Occupation of living space is one of the main driving forces of adaptive evolution, especially for aquatic plants whose leaves float on the water surface and thus have limited living space. Euryale ferox, from the angiosperm basal family Nymphaeaceae, develops large, rapidly expanding leaves to compete for space on the water surface. Microscopic observation found that the cell proliferation of leaves is almost completed underwater, while the cell expansion occurs rapidly after they grow above water. To explore the mechanism underlying the specific development of leaves, we performed sequences assembly and analyzed the genome and transcriptome dynamics of E. ferox.

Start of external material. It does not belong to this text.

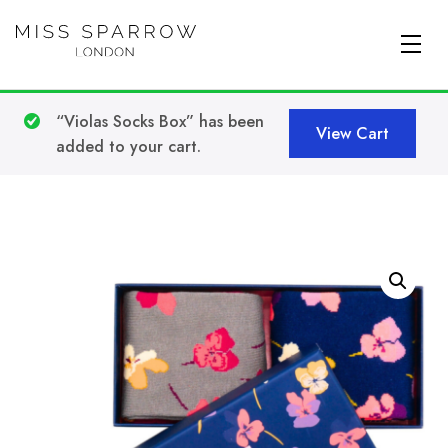
Skip to main content
“Violas Socks Box” has been
View Cart
added to your cart.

Through reconstruction of the three sub‐genomes generated from the paleo‐hexaploidization event in E. ferox, we revealed that one sub‐genome was phylogenetically closer to Victoria cruziana, which also exhibits gigantic floating leaves. Further analysis revealed that while all three sub‐genomes promoted the evolution of the specific leaf development in E. ferox, the genes from the sub‐genome closer to V. cruziana contributed more to this adaptive evolution. Moreover, we found that genes involved in cell proliferation and expansion, photosynthesis, and energy transportation were over‐retained and showed strong expression association with the leaf development stages, such as the expression divergence of SWEET orthologs as energy uploaders and unloaders in the sink and source leaf organs of E. ferox. These findings provide novel insights into the genome evolution through polyploidization, as well as the adaptive evolution regarding the leaf development accomplished through biased gene retention and expression sub‐functionalization of multi‐copy genes in E. ferox.